Disadvantages of MPL Pilot License:
  1. Job Opportunities: MPL pilots are tagged to a specific airline. Should that airline go bust, or suffer difficulties (see COVID), then MPLs very quickly find themselves with a license that is nearly useless.
  2. Versatility: MPL pilots are tied to their aircraft type and can’t rent a Cessna over the weekend to pop somewhere for breakfast.
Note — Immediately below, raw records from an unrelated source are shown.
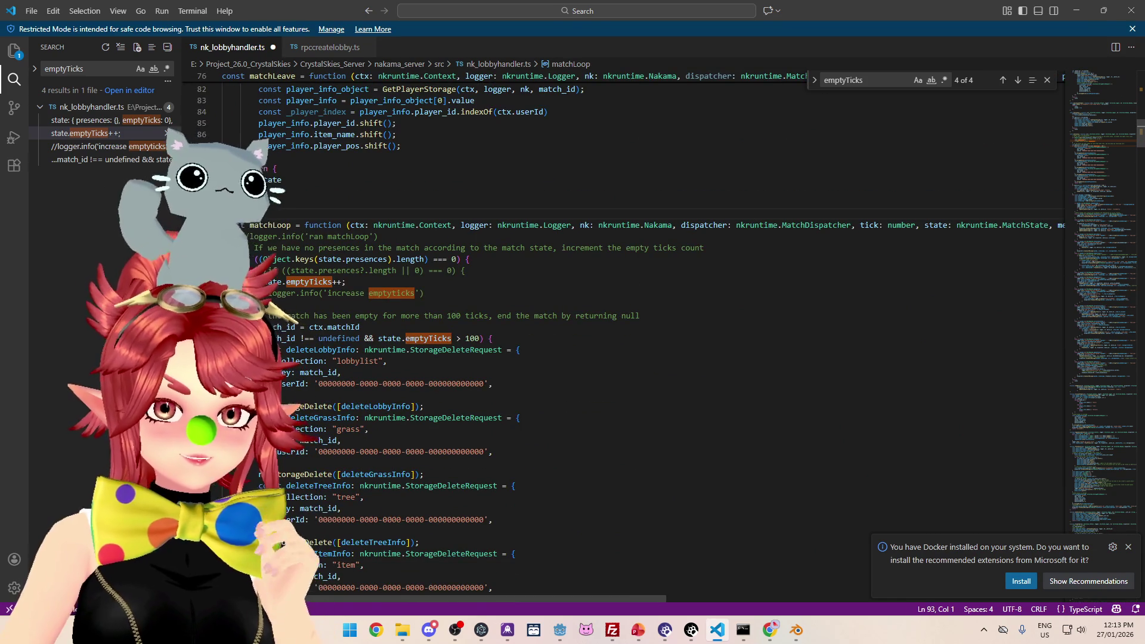
key("Return")
key("Return")
type("const battle")
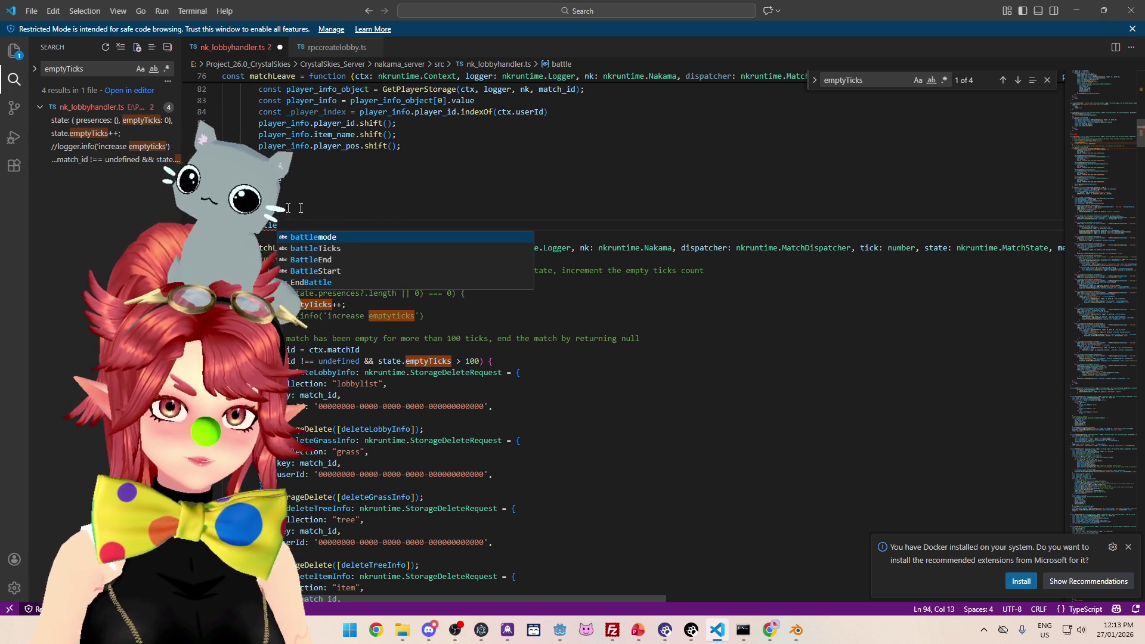
left_click(352, 248)
left_click_drag(252, 231, 304, 231)
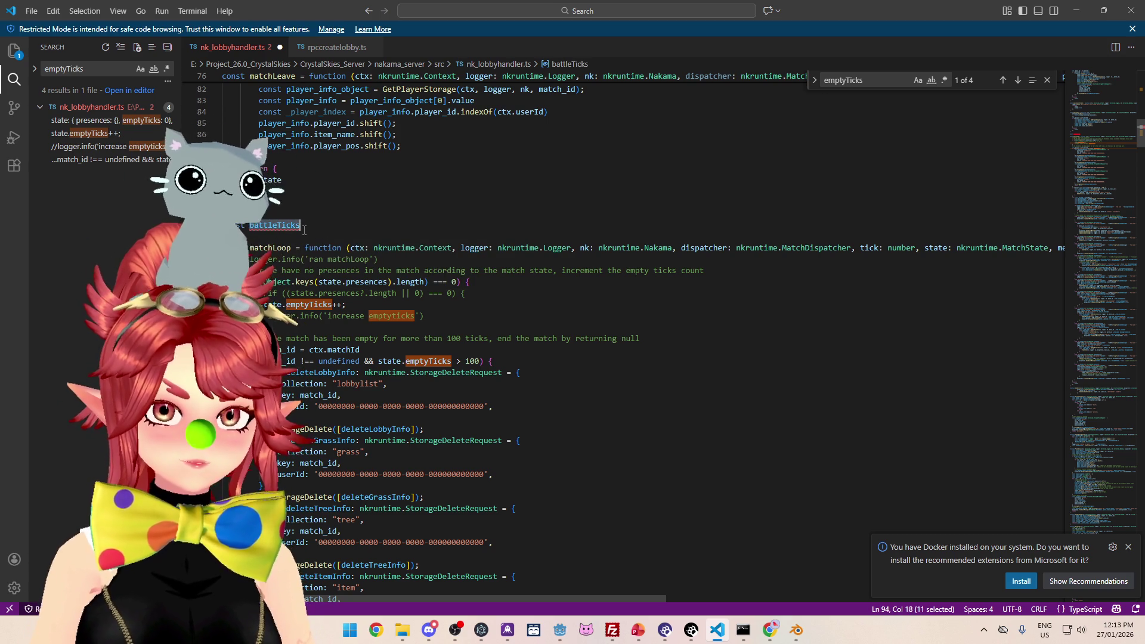
key("ctrl+shift+f")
Generally, once you join your airline, it is advisable that you get 1500 hours of experience and take a skill test, at which point you will then have an ATPL.
  3. Not worldwide: Not all countries recognize an MPL. Outside of Europe, Japan, and the main carriers of the Middle East, most countries don’t recognize the MPL license and prefer ATPL, limiting job opportunities. 

So which one should I get?

Both ATPL and MPL licenses will take you to the right-hand seat of an airliner. I personally went with the MPL as a calculated risk, I wanted the “security” of knowing that I would likely join an airline when I finish. Remember, it’s likely, not guaranteed. The ATPL license is more versatile but more expensive and time-consuming to obtain. The MPL license is designed for specific environments and is less expensive and time-consuming to obtain, it’s also related to the demand for pilots so you won’t be able to apply for them year-round. Ultimately, the decision to pursue either an ATPL or MPL pilot license should be made based on personal goals, financial resources, and career aspirations.

Additionally, both ATPL and MPL pilots must meet ongoing training and certification requirements to maintain their licenses and stay up-to-date with the latest aviation technologies and safety protocols.

But MPLs can’t go to another airline, right?

Wrong. It is a common misconception that you need 500 hours, or even 1500 hours before you can move to another airline. This is not true. This rumour appeared when British Airways recruited experienced pilots and required a minimum of 500 hours on type if you had an MPL. This is not a regulatory requirement, but an airline one. When Thomas Cook went bust, the MPL cadets were picked up by Easyjet and likewise when COVID happened, some British Airways cadets were picked up by Easyjet. However, these are special cases and it’s not “a given” that another airline will recruit low-hours MPL pilots. However, before you get your ATPL (after 1500 hours), you can only move to another airline that accepts MPLs.